*DESCRIPTION OF THE TASK*:
Could you copy the text of every entry below word for word, line by line, leaving the pictures out?

+++ DATASET EXTRACT +++

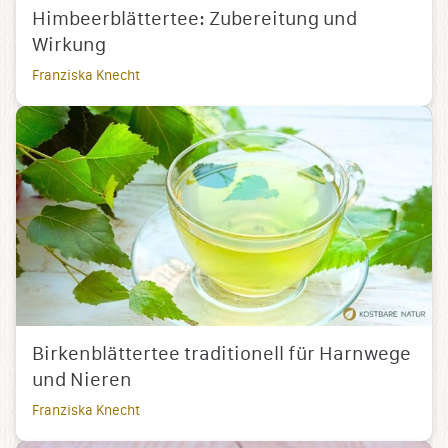
Himbeerblättertee: Zubereitung und
Wirkung
Franziska Knecht
Birkenblättertee traditionell für Harnwege
und Nieren
Franziska Knecht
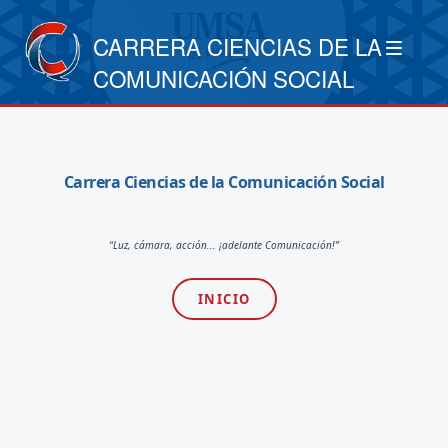
CARRERA CIENCIAS DE LA
COMUNICACIÓN SOCIAL
Carrera Ciencias de la Comunicación Social
“Luz, cámara, acción... ¡adelante Comunicación!”
INICIO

+++

*TASK OUTPUT*:
Himbeerblättertee: Zubereitung und
Wirkung
Franziska Knecht
Birkenblättertee traditionell für Harnwege
und Nieren
Franziska Knecht
CARRERA CIENCIAS DE LA
COMUNICACIÓN SOCIAL
Carrera Ciencias de la Comunicación Social
“Luz, cámara, acción... ¡adelante Comunicación!”
INICIO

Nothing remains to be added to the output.